The embodiments of the present utility model have been described above with reference to the accompanying drawings, and the embodiments of the present utility model and the features of the embodiments may be combined with each other without conflict. The present utility model is not limited to the above-described embodiments, which are merely illustrative and not restrictive, and many forms may be made by those of ordinary skill in the art without departing from the spirit of the utility model and the scope of the appended claims, which are all within the scope of the utility model.

Claims (8)

1. The LVL-UHPC combined box girder structure is characterized by comprising an LVL box girder and a UHPC bridge deck (1) positioned above the LVL box girder, wherein the LVL box girder comprises an LVL web plate (3), an LVL bottom plate (2) and an LVL diaphragm plate (4), the LVL web plate (3) and the LVL bottom plate (2) form a U-shaped structure, the LVL diaphragm plate (4) is arranged at two ends of the LVL bottom plate (2), and the LVL diaphragm plate (4) is fixedly connected with the LVL bottom plate (2) and the LVL web plate (3) at the same time; the LVL box girder further comprises prestressed tendons (7), and two ends of each prestressed tendon (7) are respectively anchored to the LVL transverse partition plates (4) at two ends of the LVL bottom plate (2).

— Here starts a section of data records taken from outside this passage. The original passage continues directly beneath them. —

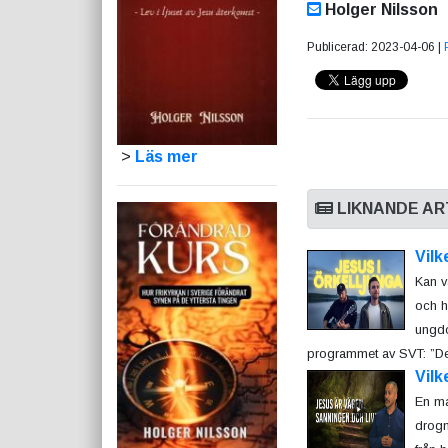
Holger Nilsson
Publicerad: 2023-04-06 |
>
Läs mer
LIKNANDE AR
Vilk
Kan v
och h
ungdo
programmet av SVT: ”De r
Vilk
En ma
drogm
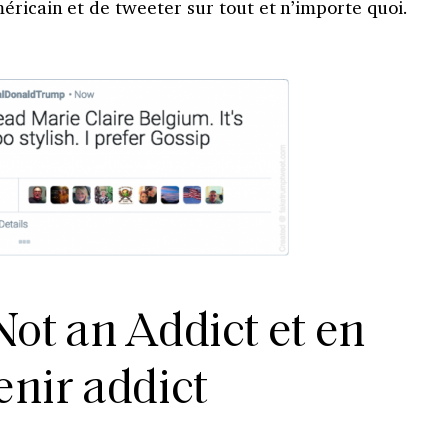
ricain et de tweeter sur tout et n’importe quoi.
Not an Addict et en
enir addict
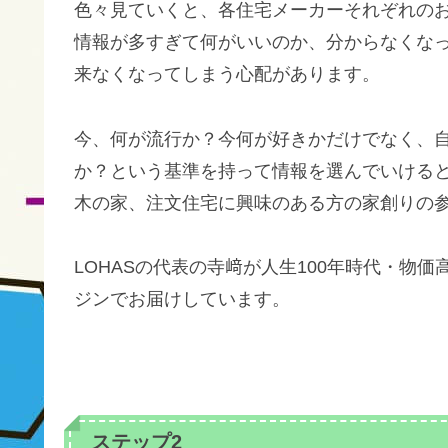
色々見ていくと、各住宅メーカーそれぞれの
情報が多すぎて何がいいのか、分からなくな
来なくなってしまう心配があります。
今、何が流行か？今何が好きかだけでなく、自
か？という基準を持って情報を選んでいける
木の家、注文住宅に興味のある方の家創りの
LOHASの代表の寺﨑が人生100年時代・物
ジンでお届けしています。
ステップ2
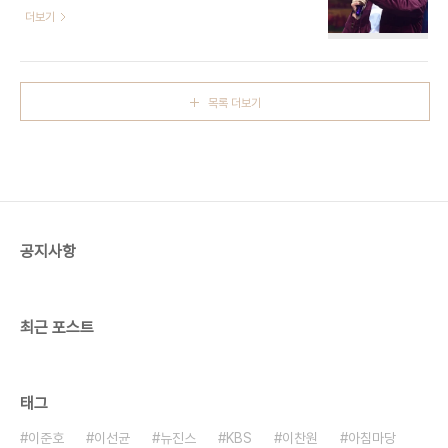
해 "이 엔터에서 부정한 적 없고 다른 어르신 선배들
더보기
참기만 하는 게 능사는 아닌 것 같다"며 "인신공격 그
에게 누를 끼쳐 본 적 없으며 공정과 상식 속에서 일
리고 비난 욕설 등은 잘 생각하시고 남기시길 바란
을 했다"며 최근 불거진 의혹을 정면으로 반박했다.
다"고 법적대응을 예고했다. 앞서 손승연과 전 소속
앞서 한 매체는 18일 MC몽이 다수 연예계 관계자와
사 분쟁 판결문이 6년 만에 소환되며, 과거 그룹 피
함께한 자리에서 엑소 카이, 백현을 꼭 데려오고 싶다
프..
목록 더보기
고 말한 녹취록을 입수했다고 보도했다. 보도에 따르
면 MC몽은 녹취록에서 "카이와 백현을 꼭 데려오고
싶다. 작업을 열심히 하고 있다"고 말했고, 엑소와
SM엔터테인먼트 간의 전속계약이 불평등하다고 주
장했다. 이에 MC몽의 법률대리인은 이같은 MC몽
의 카이·백현 관련 녹취록에 대해 "1년6개월여 전
MC몽과 지인들 사이에 이뤄졌던 사적인 대화를 안..
공지사항
최근 포스트
태그
이준호
이선균
뉴진스
KBS
이찬원
아침마당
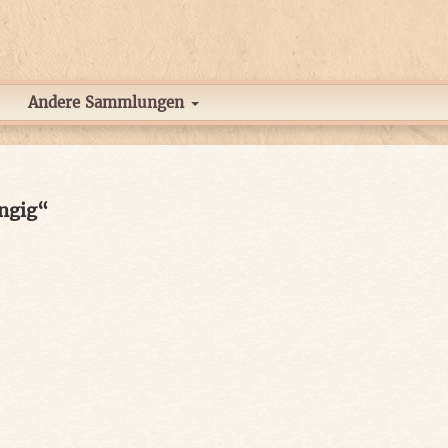
Andere Sammlungen
ngig“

2. LVL-UHPC composite box girder construction according to claim 1, characterized in that the top of the LVL web (3) is provided with a shear member (6), a part of the shear member (6) being located in the LVL web (3) and a part in the UHPC bridge deck (1).

3. A LVL-UHPC composite box girder construction according to claim 2, characterized in that the top of the LVL web (3) is provided with grooves spaced apart in the longitudinal direction, to which grooves the shear members (6) are fastened by screws.

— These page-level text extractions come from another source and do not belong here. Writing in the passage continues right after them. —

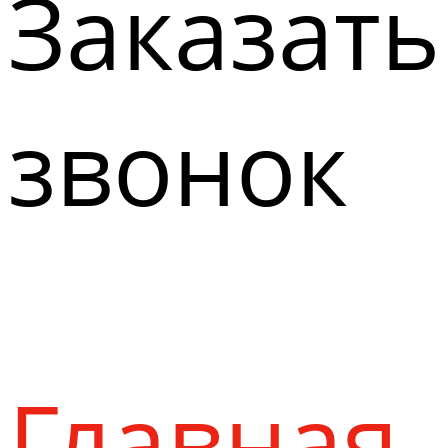
Заказать
звонок
Главная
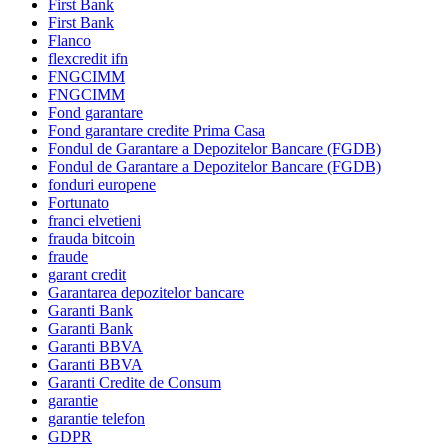
First Bank
First Bank
Flanco
flexcredit ifn
FNGCIMM
FNGCIMM
Fond garantare
Fond garantare credite Prima Casa
Fondul de Garantare a Depozitelor Bancare (FGDB)
Fondul de Garantare a Depozitelor Bancare (FGDB)
fonduri europene
Fortunato
franci elvetieni
frauda bitcoin
fraude
garant credit
Garantarea depozitelor bancare
Garanti Bank
Garanti Bank
Garanti BBVA
Garanti BBVA
Garanti Credite de Consum
garantie
garantie telefon
GDPR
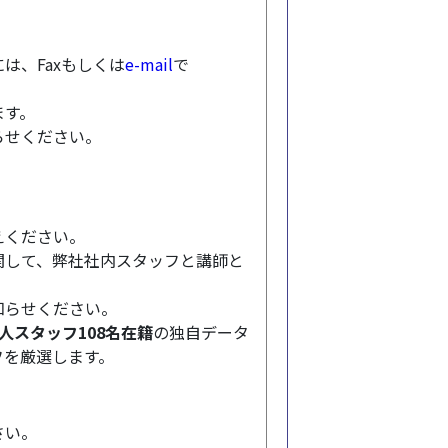
は、Faxもしくは
e-mail
で
ます。
らせください。
えください。
関して、弊社社内スタッフと講師と
知らせください。
人スタッフ108名在籍
の独自データ
フを厳選します。
さい。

4. The LVL-UHPC composite box girder structure according to claim 1, characterized in that the outer side surface of the LVL diaphragm plate (4) is provided with a steel backing plate (8), the steel backing plate (8) being used for anchoring the prestressing tendons (7).

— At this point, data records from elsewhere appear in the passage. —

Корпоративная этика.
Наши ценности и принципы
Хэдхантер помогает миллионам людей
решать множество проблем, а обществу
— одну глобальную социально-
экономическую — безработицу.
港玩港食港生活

5. The LVL-UHPC combined box girder structure according to claim 1, wherein a steering plate (5) is arranged in the LVL box girder, and the steering plate (5) is used for changing the direction of the prestress rib (7).

6. A LVL-UHPC composite box girder construction according to claim 1, characterized in that the longitudinal direction of the LVL web (3) is the grain-wise direction of wood, the thickness of which has a linearly decreasing area from the fulcrum point to the centre in the longitudinal direction.

7. The LVL-UHPC composite box girder structure of claim 1, wherein the LVL-UHPC composite box girder structure has a single span ranging from 20 to 40m.

8. A combined box girder bridge, which is characterized by comprising more than two LVL-UHPC combined box girder structures which are transversely arranged in parallel along a bridge, wherein cast-in-situ joints (9) extending longitudinally along the bridge are arranged at the splicing positions of UHPC bridge decks (1) of two adjacent LVL-UHPC combined box girder structures, and the cast-in-situ joints (9) are formed by casting ultra-high performance concrete in a cast-in-situ manner; the end parts of two adjacent LVL-UHPC combined box girder structures are connected through a wood diaphragm plate.